* Prompt:
When you return the data, keep every word exact and include none of the images.

* Given information:
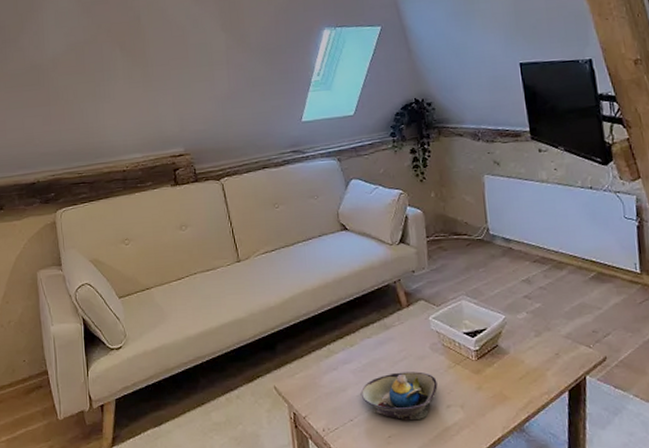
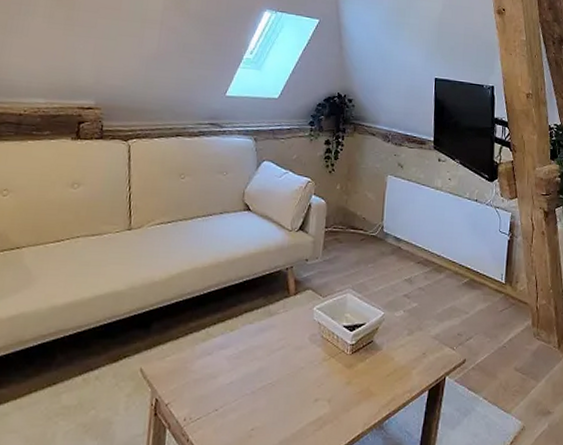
decorative bowl: present [360,371,438,421] -> none [231,361,310,413]

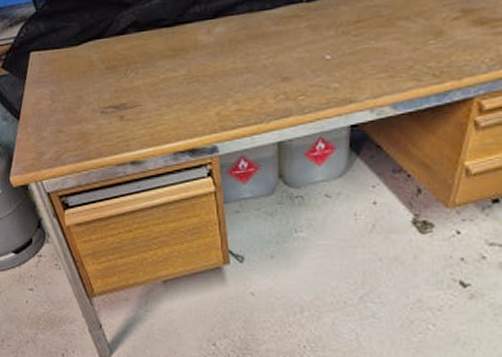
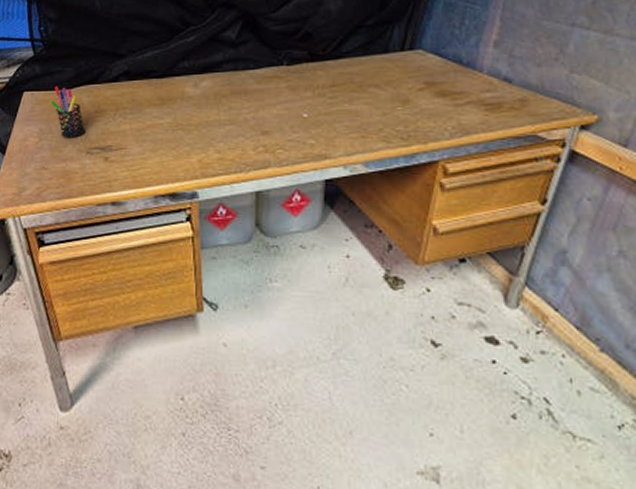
pen holder: none [58,43,98,99] -> present [50,86,86,138]

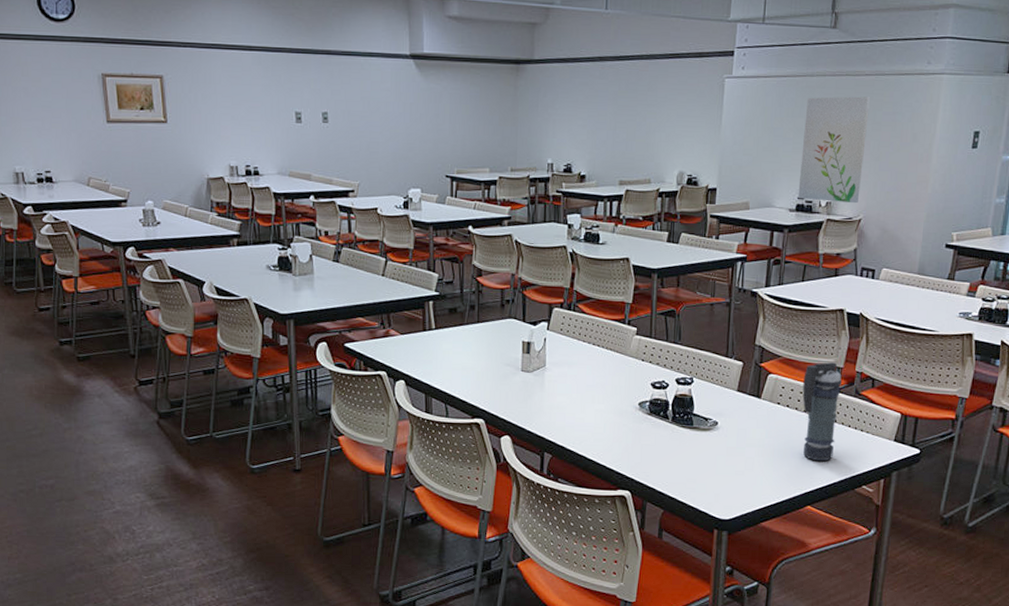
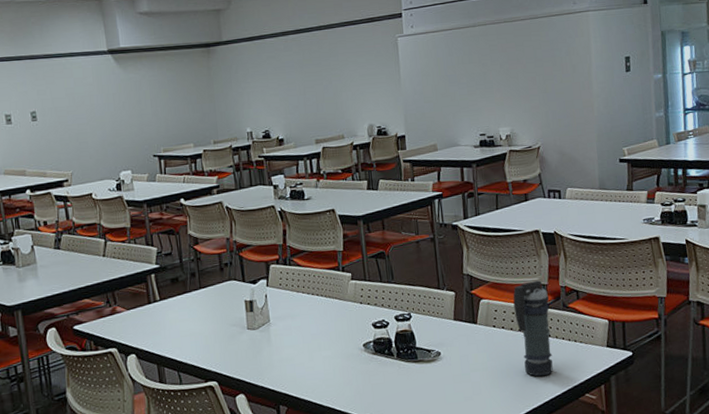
wall art: present [798,96,870,204] -> none [473,38,535,136]

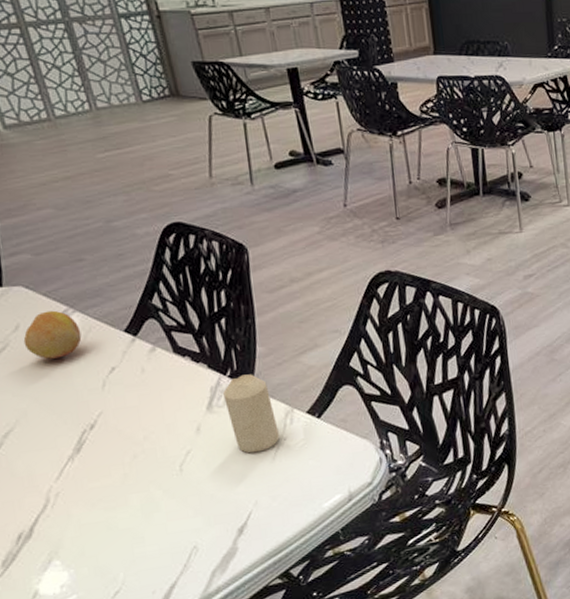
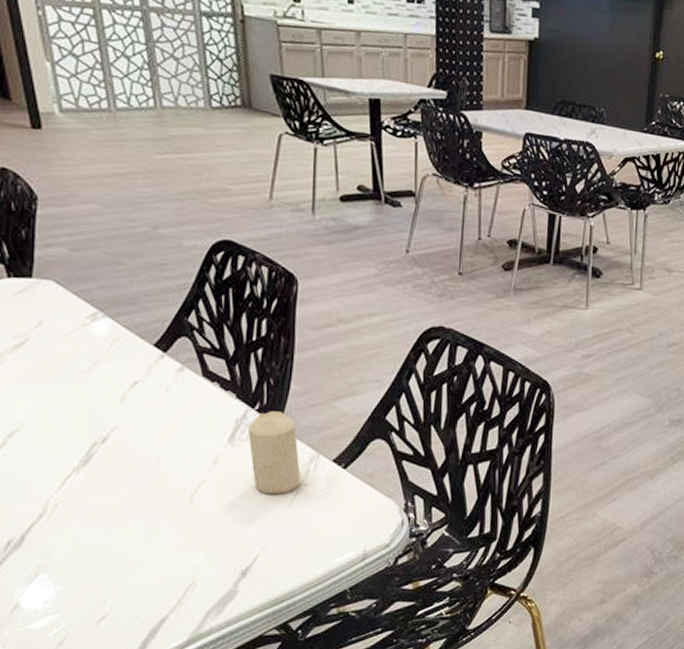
fruit: present [23,310,82,359] -> none [45,311,108,363]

* Task response:
decorative bowl: present [360,371,438,421] -> none [231,361,310,413]

pen holder: none [58,43,98,99] -> present [50,86,86,138]

wall art: present [798,96,870,204] -> none [473,38,535,136]

fruit: present [23,310,82,359] -> none [45,311,108,363]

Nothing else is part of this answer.